▶ REQUIREMENT:
Reproduce every one of the records below word for word, leaving out the pictures.

▶ Data excerpts:
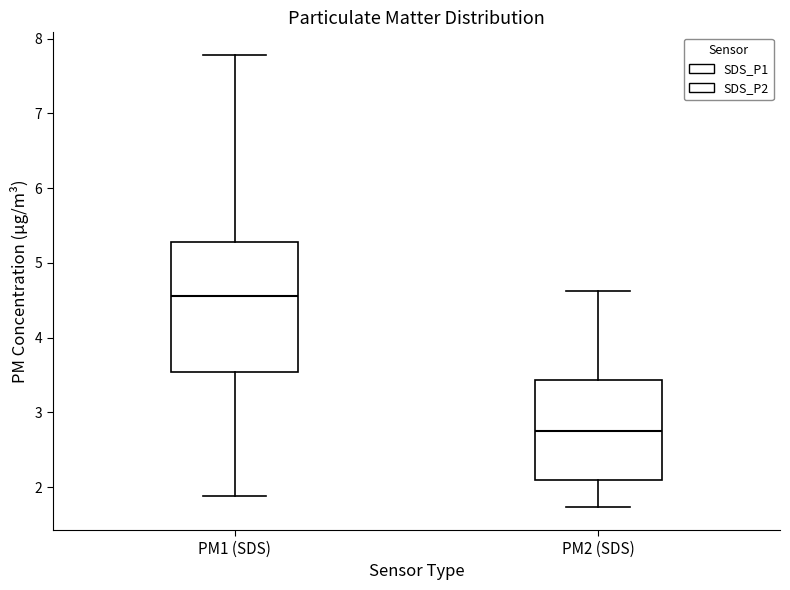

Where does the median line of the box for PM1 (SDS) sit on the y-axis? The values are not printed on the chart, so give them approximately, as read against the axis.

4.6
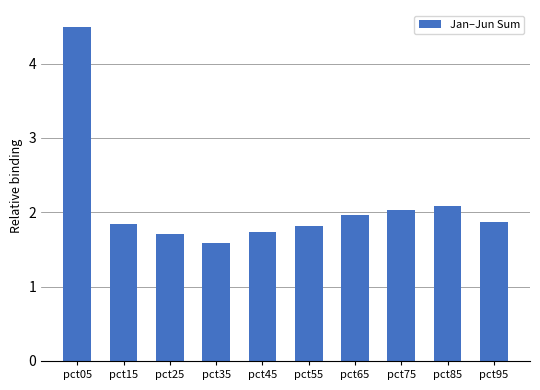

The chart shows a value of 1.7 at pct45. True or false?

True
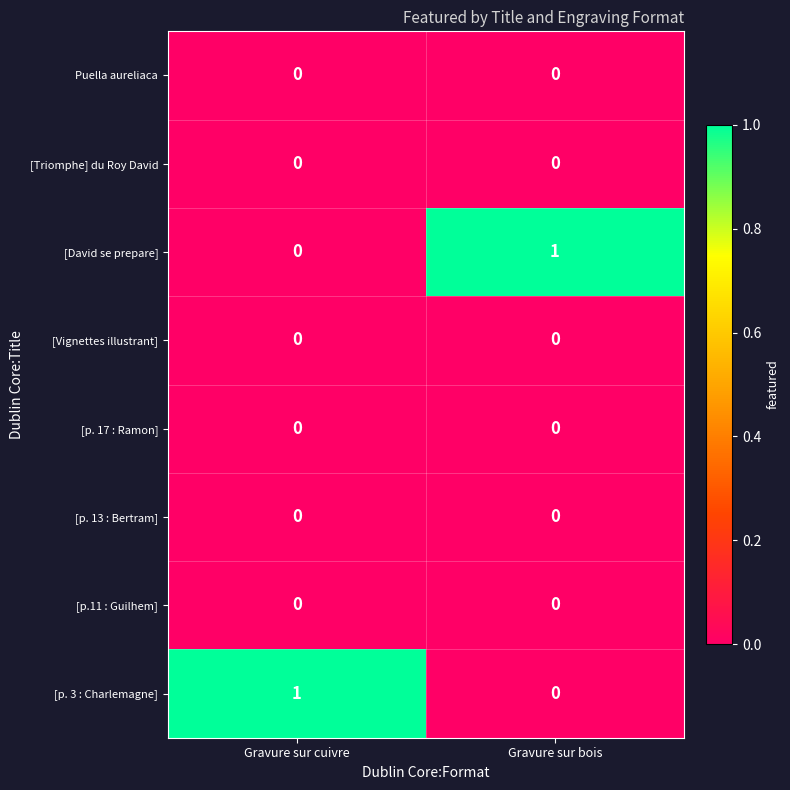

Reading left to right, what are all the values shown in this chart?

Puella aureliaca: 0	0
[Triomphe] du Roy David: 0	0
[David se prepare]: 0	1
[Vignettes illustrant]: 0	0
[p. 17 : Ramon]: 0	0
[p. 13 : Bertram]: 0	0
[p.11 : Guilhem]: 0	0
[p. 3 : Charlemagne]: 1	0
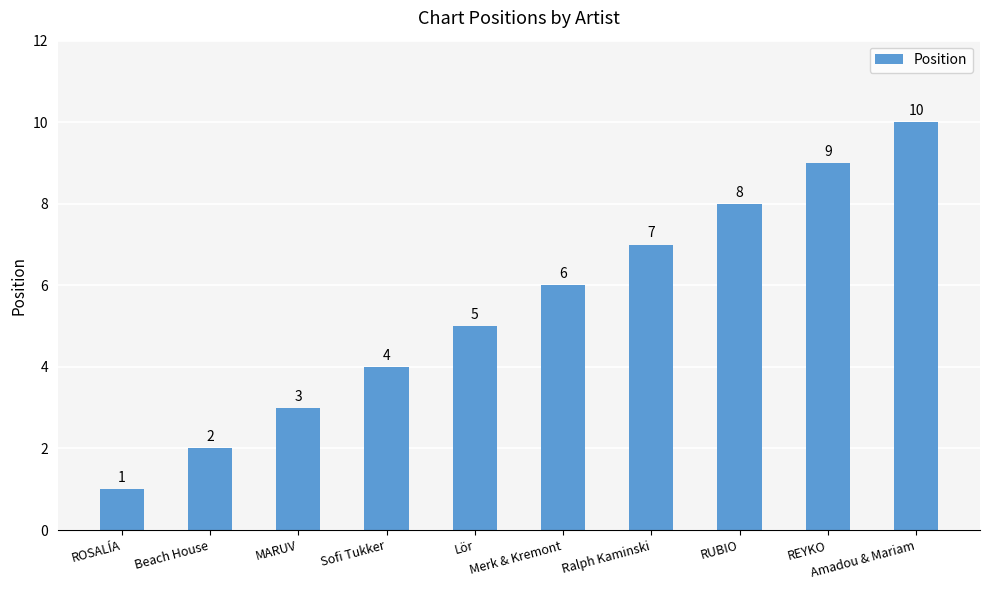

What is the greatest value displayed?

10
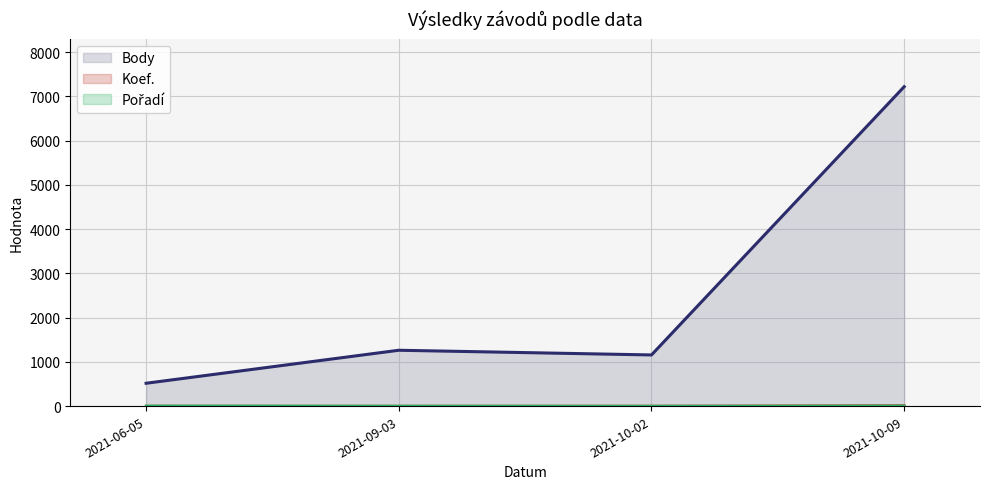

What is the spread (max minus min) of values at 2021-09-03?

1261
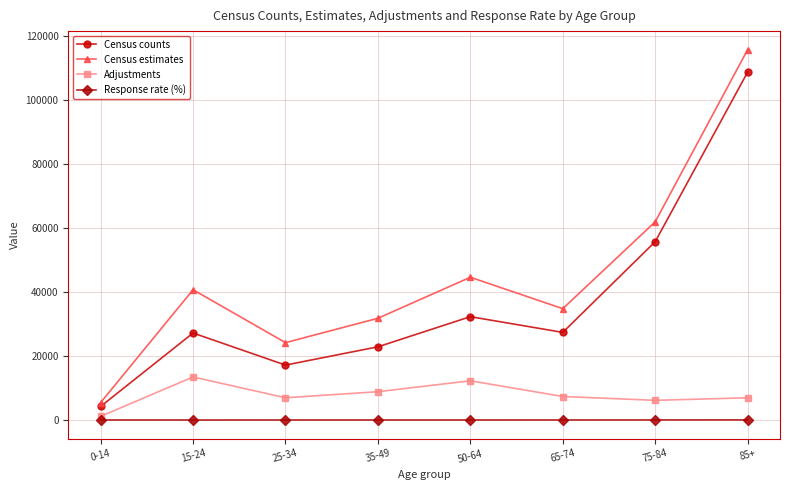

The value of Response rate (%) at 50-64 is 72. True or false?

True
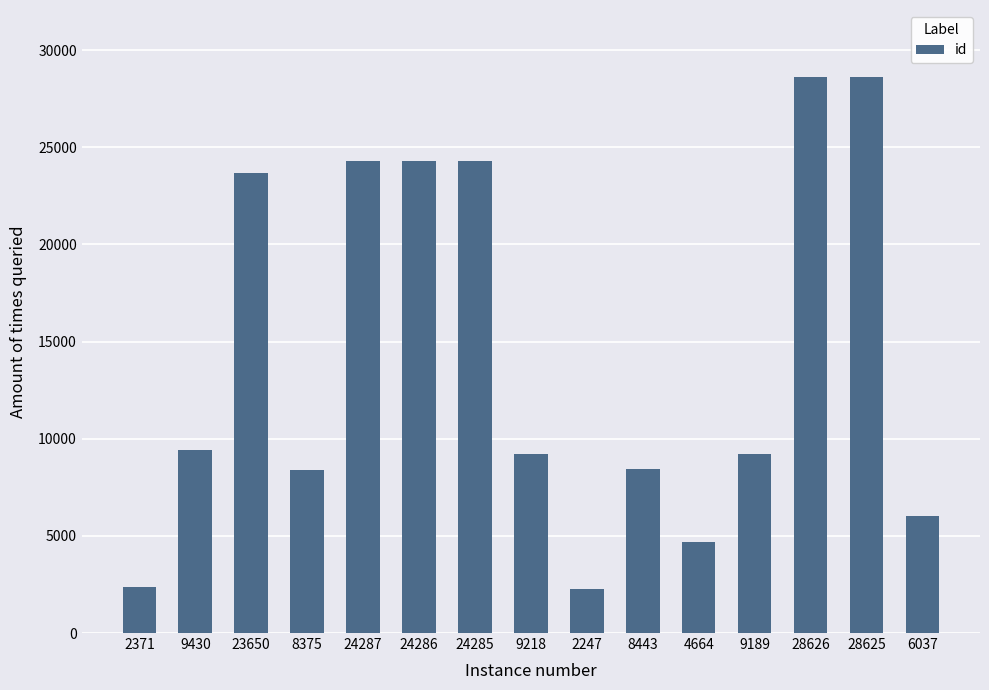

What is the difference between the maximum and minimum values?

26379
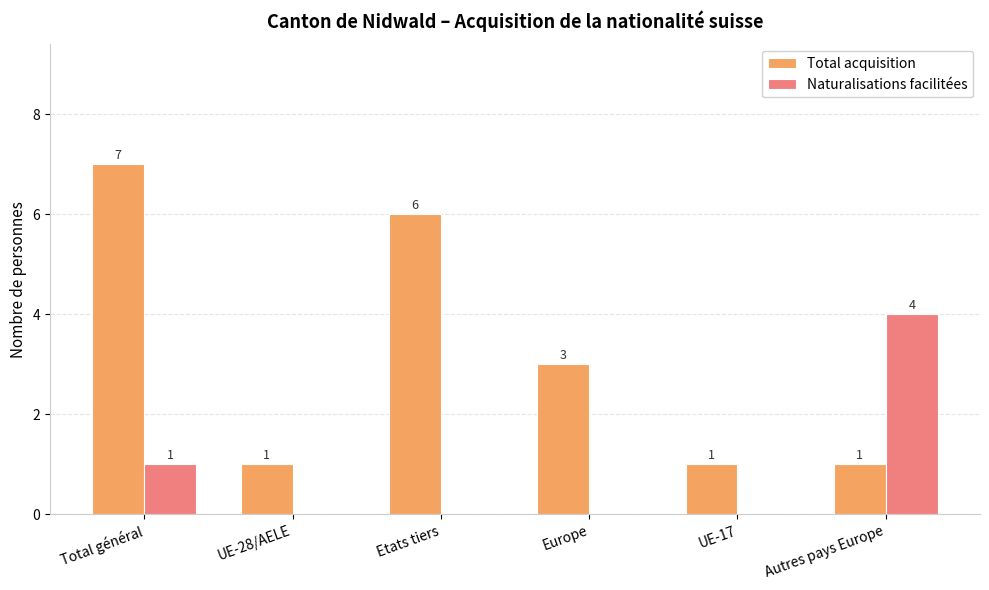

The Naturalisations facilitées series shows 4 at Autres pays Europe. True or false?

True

▶ TASK RESULT:
Where does the median line of the box for PM1 (SDS) sit on the y-axis? The values are not printed on the chart, so give them approximately, as read against the axis.

4.6

The chart shows a value of 1.7 at pct45. True or false?

True

Reading left to right, what are all the values shown in this chart?

Puella aureliaca: 0	0
[Triomphe] du Roy David: 0	0
[David se prepare]: 0	1
[Vignettes illustrant]: 0	0
[p. 17 : Ramon]: 0	0
[p. 13 : Bertram]: 0	0
[p.11 : Guilhem]: 0	0
[p. 3 : Charlemagne]: 1	0

What is the greatest value displayed?

10

What is the spread (max minus min) of values at 2021-09-03?

1261

The value of Response rate (%) at 50-64 is 72. True or false?

True

What is the difference between the maximum and minimum values?

26379

The Naturalisations facilitées series shows 4 at Autres pays Europe. True or false?

True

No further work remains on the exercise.